**How to complete this task**
From the data underneath, reproduce exactly the stretch that begins at the line with "cells show strong" and ends after the line with "of glioma demonstrates".
--
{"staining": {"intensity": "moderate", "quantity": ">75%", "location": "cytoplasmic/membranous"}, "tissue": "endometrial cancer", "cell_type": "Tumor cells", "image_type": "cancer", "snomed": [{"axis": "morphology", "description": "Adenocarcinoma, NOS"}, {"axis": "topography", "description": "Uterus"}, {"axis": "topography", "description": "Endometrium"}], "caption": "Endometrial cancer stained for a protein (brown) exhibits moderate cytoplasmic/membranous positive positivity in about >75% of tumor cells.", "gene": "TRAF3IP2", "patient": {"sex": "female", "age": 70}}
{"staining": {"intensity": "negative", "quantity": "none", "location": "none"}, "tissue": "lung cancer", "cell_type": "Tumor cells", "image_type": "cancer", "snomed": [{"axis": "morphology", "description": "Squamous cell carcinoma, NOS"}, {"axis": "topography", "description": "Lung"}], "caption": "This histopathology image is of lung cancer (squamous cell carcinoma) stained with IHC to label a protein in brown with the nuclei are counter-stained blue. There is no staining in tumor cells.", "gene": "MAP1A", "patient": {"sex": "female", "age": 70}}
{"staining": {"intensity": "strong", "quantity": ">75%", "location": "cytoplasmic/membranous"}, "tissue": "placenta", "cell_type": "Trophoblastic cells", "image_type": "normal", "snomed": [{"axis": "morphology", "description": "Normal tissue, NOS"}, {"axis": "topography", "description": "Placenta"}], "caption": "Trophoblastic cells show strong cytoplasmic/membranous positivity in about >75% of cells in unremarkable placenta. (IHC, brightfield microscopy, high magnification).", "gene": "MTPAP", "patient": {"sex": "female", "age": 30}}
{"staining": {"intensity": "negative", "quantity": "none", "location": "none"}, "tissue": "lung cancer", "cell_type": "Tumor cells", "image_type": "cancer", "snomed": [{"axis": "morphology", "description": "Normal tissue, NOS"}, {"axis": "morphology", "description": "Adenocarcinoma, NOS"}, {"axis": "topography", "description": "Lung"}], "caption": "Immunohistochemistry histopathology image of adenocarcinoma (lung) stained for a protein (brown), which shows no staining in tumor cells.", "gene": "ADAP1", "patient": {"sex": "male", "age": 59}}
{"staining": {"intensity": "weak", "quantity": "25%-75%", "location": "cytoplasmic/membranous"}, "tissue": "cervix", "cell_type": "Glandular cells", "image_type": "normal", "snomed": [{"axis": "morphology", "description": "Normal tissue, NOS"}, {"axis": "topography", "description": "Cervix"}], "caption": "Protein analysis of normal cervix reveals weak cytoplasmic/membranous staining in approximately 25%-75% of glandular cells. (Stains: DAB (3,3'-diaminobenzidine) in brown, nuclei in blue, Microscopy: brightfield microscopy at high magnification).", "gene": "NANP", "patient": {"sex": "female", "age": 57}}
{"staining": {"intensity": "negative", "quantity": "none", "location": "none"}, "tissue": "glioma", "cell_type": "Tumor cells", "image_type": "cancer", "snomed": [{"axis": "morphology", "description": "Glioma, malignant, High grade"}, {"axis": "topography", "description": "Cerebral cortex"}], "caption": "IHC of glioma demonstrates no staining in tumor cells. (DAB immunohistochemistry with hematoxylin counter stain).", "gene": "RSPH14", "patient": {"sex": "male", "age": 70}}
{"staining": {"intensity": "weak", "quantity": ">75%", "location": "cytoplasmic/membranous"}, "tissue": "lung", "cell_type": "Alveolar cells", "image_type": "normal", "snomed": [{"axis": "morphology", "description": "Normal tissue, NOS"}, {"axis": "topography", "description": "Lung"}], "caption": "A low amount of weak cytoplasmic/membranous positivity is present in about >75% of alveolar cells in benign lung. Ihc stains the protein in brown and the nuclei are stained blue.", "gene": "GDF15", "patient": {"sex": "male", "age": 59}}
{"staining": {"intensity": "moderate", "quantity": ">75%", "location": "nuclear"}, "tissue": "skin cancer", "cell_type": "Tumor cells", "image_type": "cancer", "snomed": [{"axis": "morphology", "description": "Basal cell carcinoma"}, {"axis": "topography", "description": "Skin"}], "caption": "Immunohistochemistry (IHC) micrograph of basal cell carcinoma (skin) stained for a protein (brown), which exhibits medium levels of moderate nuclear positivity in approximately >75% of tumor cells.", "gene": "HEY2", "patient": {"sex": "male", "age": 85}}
--
**Answer box**
{"staining": {"intensity": "strong", "quantity": ">75%", "location": "cytoplasmic/membranous"}, "tissue": "placenta", "cell_type": "Trophoblastic cells", "image_type": "normal", "snomed": [{"axis": "morphology", "description": "Normal tissue, NOS"}, {"axis": "topography", "description": "Placenta"}], "caption": "Trophoblastic cells show strong cytoplasmic/membranous positivity in about >75% of cells in unremarkable placenta. (IHC, brightfield microscopy, high magnification).", "gene": "MTPAP", "patient": {"sex": "female", "age": 30}}
{"staining": {"intensity": "negative", "quantity": "none", "location": "none"}, "tissue": "lung cancer", "cell_type": "Tumor cells", "image_type": "cancer", "snomed": [{"axis": "morphology", "description": "Normal tissue, NOS"}, {"axis": "morphology", "description": "Adenocarcinoma, NOS"}, {"axis": "topography", "description": "Lung"}], "caption": "Immunohistochemistry histopathology image of adenocarcinoma (lung) stained for a protein (brown), which shows no staining in tumor cells.", "gene": "ADAP1", "patient": {"sex": "male", "age": 59}}
{"staining": {"intensity": "weak", "quantity": "25%-75%", "location": "cytoplasmic/membranous"}, "tissue": "cervix", "cell_type": "Glandular cells", "image_type": "normal", "snomed": [{"axis": "morphology", "description": "Normal tissue, NOS"}, {"axis": "topography", "description": "Cervix"}], "caption": "Protein analysis of normal cervix reveals weak cytoplasmic/membranous staining in approximately 25%-75% of glandular cells. (Stains: DAB (3,3'-diaminobenzidine) in brown, nuclei in blue, Microscopy: brightfield microscopy at high magnification).", "gene": "NANP", "patient": {"sex": "female", "age": 57}}
{"staining": {"intensity": "negative", "quantity": "none", "location": "none"}, "tissue": "glioma", "cell_type": "Tumor cells", "image_type": "cancer", "snomed": [{"axis": "morphology", "description": "Glioma, malignant, High grade"}, {"axis": "topography", "description": "Cerebral cortex"}], "caption": "IHC of glioma demonstrates no staining in tumor cells. (DAB immunohistochemistry with hematoxylin counter stain).", "gene": "RSPH14", "patient": {"sex": "male", "age": 70}}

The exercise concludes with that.